Reply to  philjourdan
April 10, 2014 7:19 am

Here’s what I said, philjourdan-
if you want to call the RFS a subsidy, well, then you should also call the tax breaks the oil refiners get subsidies.
I understand what subsidy is, and that’s why it irritates me to hear people say ethanol is subsidized. I completely agree that too many people hear talking points and repeat them without understanding what they are talking about.

Reply to  bhiggum
April 10, 2014 10:56 am

@Bhiggum – Thank you for the clarification. I jumped too quickly. I guess I was just getting antsy for that Big Oil Check. 😉

u.k.(us)
April 9, 2014 5:21 pm

“Most materials are incapable of reducing carbon monoxide and exclusively react with water,” Kanan said. “Copper is the only exception, but conventional copper is very inefficient.”
========
Not to mention copper is expensive, and the copper in the coils of the windmills powering the process ………
What ?

Bill H
April 9, 2014 5:33 pm

When they have carbon captured the CO2 in the air below 250ppm what is going to feed the plants which we need for food?
Those pesky unintended consequences of this endeavor.

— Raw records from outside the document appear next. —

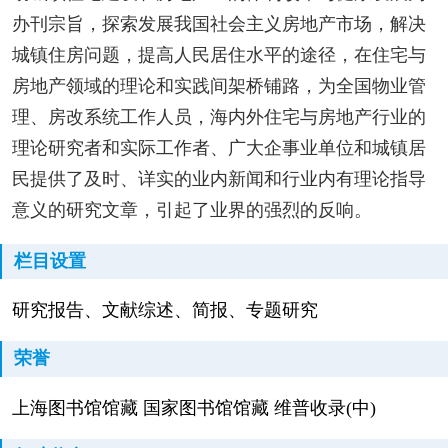
办刊宗旨，探索发展我国社会主义房地产市场，解决
城镇住房问题，提高人民居住水平的途径，在住宅与
房地产领域的理论和实践间架桥铺路，为全国物业管
理、房改系统工作人员，海内外住宅与房地产行业的
理论研究者和实际工作者、广大企事业单位和城镇居
民提供了及时、详实的业内新闻和行业内有理论指导
意义的研究文章，引起了业界的强烈的反响。
栏目设置
研究报告、文献综述、简报、专题研究
荣誉
上海图书馆馆藏 国家图书馆馆藏 维普收录(中)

Why do these people not think things through?

David L.
April 9, 2014 5:33 pm

RACookPE1978 on April 9, 2014 at 3:43 pm

“Well, you – uhm, appear to have “accidentally skipped” a few “minor” steps there.
You take power station electricity, generated at efficiencies between 38% to 62%, and transmitted across the state at some 98% to 93% efficiency, to go into a battery and get converted into stored chemical energy at about a 72% to 76%…”
———–
Fair enough. Where does the electricity originate and what are it’s production/transmission efficiencies that power the ethanol electrolysis contraption?

Kjetil Nesheim
April 9, 2014 5:42 pm

“That means 57 percent of the electric current”.
In other words nearly halfe the energy is lost. Then you loose another half when you use it, and since CO also can burn this energy most also be added. Less then 20% return off energy when used is a BAD deal.